The library supports foreign keys described in the Table Schema specification. It means if your data package descriptor use resources[].schema.foreignKeys property for some resources a data integrity will be checked on reading operations.
Consider we have a data package:
{
"name": "foreign-keys",
"resources": [
{
"name": "teams",
"data": [
["id", "name", "city"],
["1", "Arsenal", "London"],
["2", "Real", "Madrid"],
["3", "Bayern", "Munich"]
],
"schema": {
"fields": [
{
"name": "id",
"type": "integer"
},
{
"name": "name",
"type": "string"
},
{
"name": "city",
"type": "string"
}
],
"foreignKeys": [
{
"fields": "city",
"reference": {
"resource": "cities",
"fields": "name"
}
}
]
}
},
{
"name": "cities",
"data": [
["name", "country"],
["London", "England"],
["Madrid", "Spain"]
]
}
]
}Let's check relations for a teams resource:
Package dp = new Package(DESCRIPTOR, Paths.get(""), true);
Resource teams = dp.getResource("teams");
DataPackageValidationException dpe
= Assertions.assertThrows(DataPackageValidationException.class, () -> teams.checkRelations(dp));
Assertions.assertEquals("Error reading data with relations: Foreign key validation failed: [city] -> [name]: 'Munich' not found in resource 'cities'.", dpe.getMessage());As we could see, we can read the Datapackage, but if we call teams.checkRelations(dp), there is a foreign key violation.

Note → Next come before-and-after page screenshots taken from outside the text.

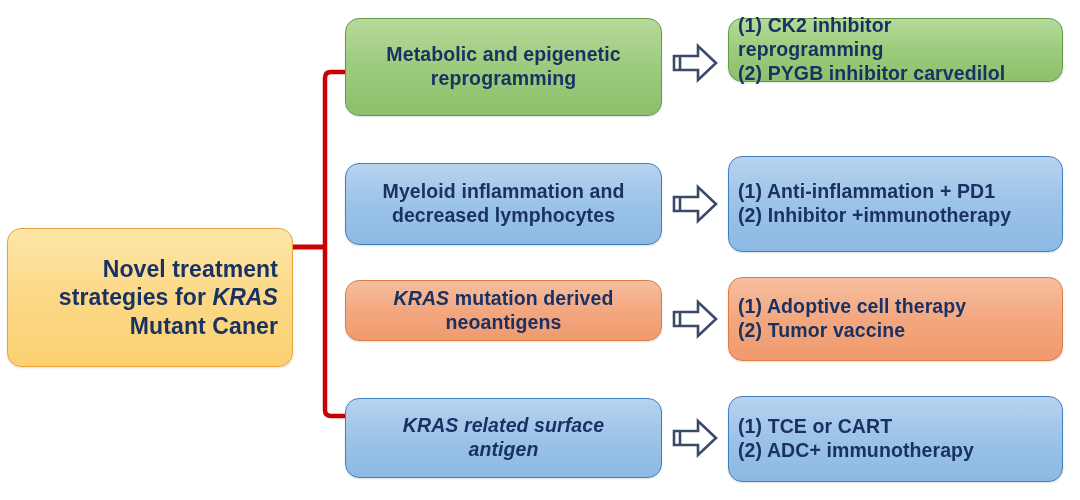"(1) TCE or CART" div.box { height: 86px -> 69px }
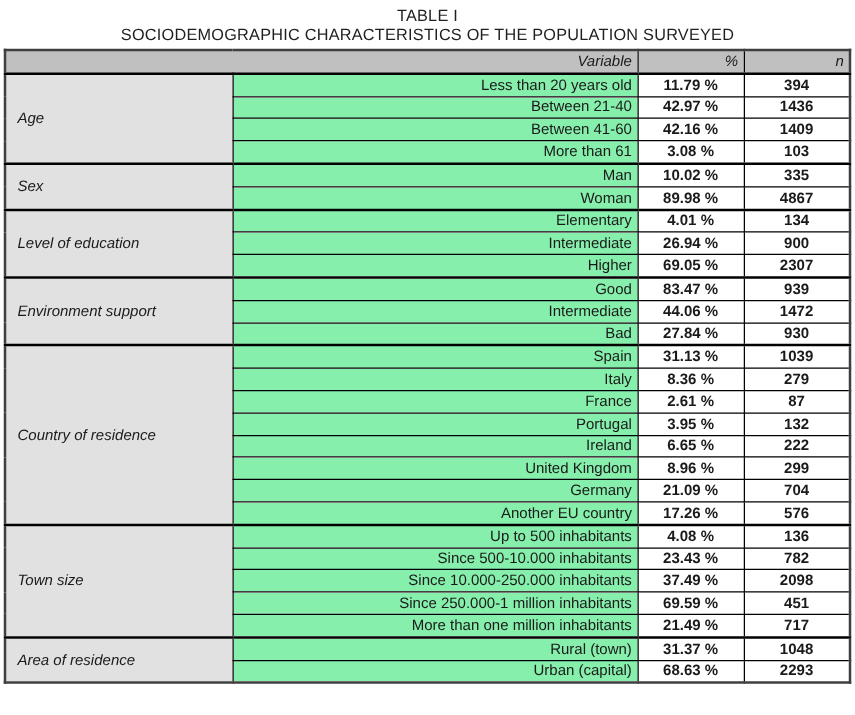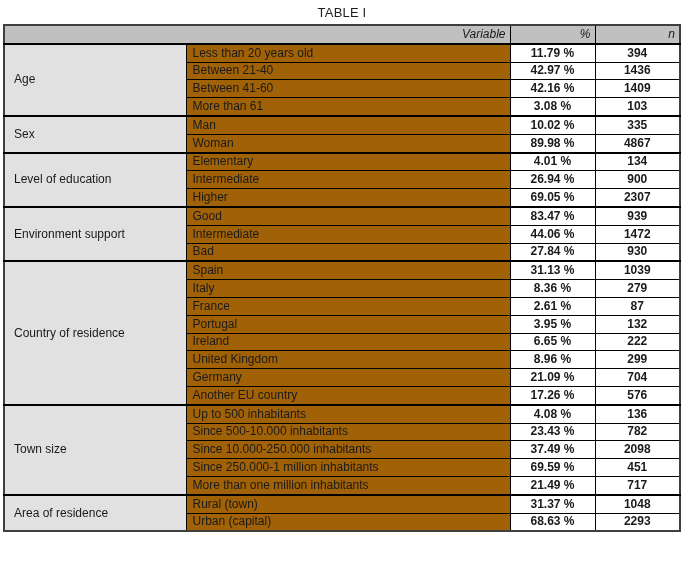"SOCIODEMOGRAPHIC CHARACTERISTICS OF THE" span.title-line { html: none -> <span>SOCIODEMOGRAPHIC CHARACTERISTICS OF THE POPULATION SURVEYED</span> }
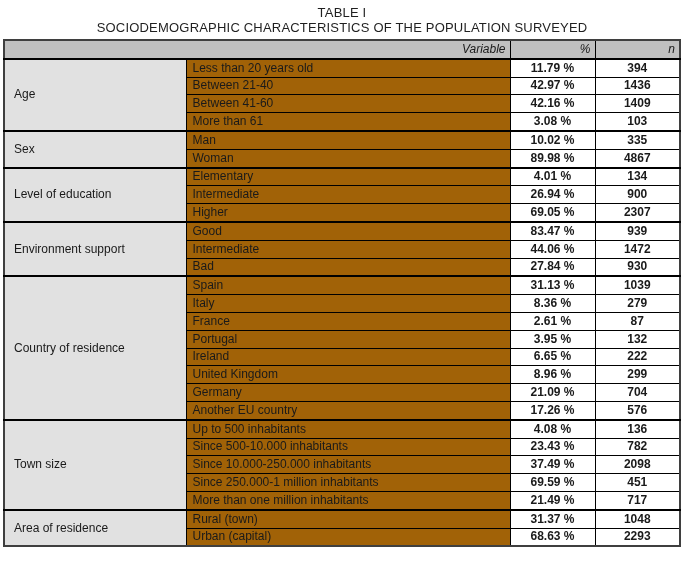"Less than 20 years old" td.lcell { background: #a16207 -> #86efac; text-align: left -> right }
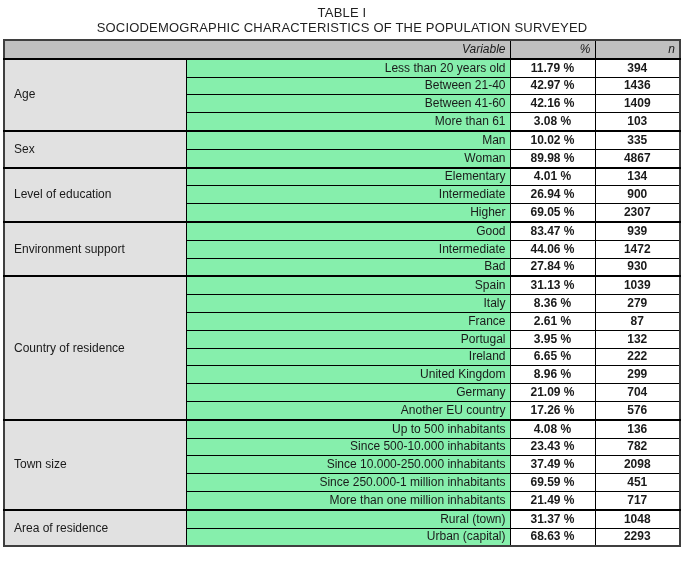"Age" td.gcell { font-style: none -> italic }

That's because our lookup table cities doesn't have a city of Munich but we have a team from there. We need to fix it in cities resource:
{
"name": "cities",
"data": [
["name", "country"],
["London", "England"],
["Madrid", "Spain"],
["Munich", "Germany"]
]
}Now, calling teams.checkRelations(dp) will no longer throw an exception.